The most important thing we did was just stay on people without trying to annoy them (although we probably did that too): calling, emailing, etc.  Initially, we had to be very proactive to educate people on ProFounder, the terms and process, and then tell them about the business.

Other than raising money, did you see any additional benefits to using ProFounder and going through the crowd funding process?
Crowd funding helped us raise awareness about our company.  Raising money from lots of investors gave us credibility.  Also, some people thought it was a really creative/cool way to get supporters involved.  It goes along with our brand’s theme of building communities.

If you could give an entrepreneur (who was going to use ProFounder) one piece of advice, what would it be?
I would advise entrepreneurs to educate people on ProFounder, the process and the agreement terms well before publishing your raise.  It took people a lot of time to get up to speed or spend the time to get up to speed.  Most of our money came in the last week.  Also, I would suggest being very proactive and staying on people with reminders.  Be prepared to change your strategy.

Raaja’s answers confirmed everything we’ve been hearing from other entrepreneurs who’ve used the platform: It’s all about timing!
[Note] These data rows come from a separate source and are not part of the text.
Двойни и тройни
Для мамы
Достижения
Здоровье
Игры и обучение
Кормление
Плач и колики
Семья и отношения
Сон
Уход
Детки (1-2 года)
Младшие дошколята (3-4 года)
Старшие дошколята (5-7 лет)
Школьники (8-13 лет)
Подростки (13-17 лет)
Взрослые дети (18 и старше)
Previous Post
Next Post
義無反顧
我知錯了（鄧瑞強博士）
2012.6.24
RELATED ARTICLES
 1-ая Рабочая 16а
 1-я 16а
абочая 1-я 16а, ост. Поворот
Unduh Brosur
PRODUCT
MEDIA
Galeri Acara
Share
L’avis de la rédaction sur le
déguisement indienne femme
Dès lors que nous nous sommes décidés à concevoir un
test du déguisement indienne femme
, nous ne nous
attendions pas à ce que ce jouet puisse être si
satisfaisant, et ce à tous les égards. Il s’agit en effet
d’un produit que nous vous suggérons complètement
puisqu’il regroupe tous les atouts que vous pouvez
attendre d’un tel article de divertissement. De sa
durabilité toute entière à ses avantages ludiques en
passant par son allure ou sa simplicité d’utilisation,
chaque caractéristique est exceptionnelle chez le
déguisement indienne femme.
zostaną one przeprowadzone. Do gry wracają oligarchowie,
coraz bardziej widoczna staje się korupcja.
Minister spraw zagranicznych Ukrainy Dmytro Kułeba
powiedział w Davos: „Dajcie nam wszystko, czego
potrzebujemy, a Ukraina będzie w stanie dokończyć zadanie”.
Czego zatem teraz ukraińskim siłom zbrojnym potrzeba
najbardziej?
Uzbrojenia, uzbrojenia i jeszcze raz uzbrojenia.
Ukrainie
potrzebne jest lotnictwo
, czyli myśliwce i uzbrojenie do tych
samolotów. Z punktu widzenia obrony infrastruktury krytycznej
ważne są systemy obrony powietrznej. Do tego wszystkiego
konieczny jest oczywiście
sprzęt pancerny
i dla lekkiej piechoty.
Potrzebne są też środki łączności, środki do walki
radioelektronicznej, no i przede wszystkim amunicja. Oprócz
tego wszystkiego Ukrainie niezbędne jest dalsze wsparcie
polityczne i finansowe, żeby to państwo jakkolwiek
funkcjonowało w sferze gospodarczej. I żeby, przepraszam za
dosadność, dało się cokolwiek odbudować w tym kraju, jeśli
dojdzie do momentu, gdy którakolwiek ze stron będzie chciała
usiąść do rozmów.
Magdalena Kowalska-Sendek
All the extra effort you take to plan ahead by preparing potential investors, educating them on the opportunity as well as the process, pays huge dividends as soon as you publish your raise.  In addition to pre-raise planning, it’s also helpful to think about timing in terms of post-raise momentum building. For BucketFeet, successfully closing their raise coincides perfectly with their public launch of their first line of shoes. Great timing. As excited as we are to have helped BucketFeet raise $60k, we’re equally excited about buying a pair of shoes when they officially launch in the next few weeks!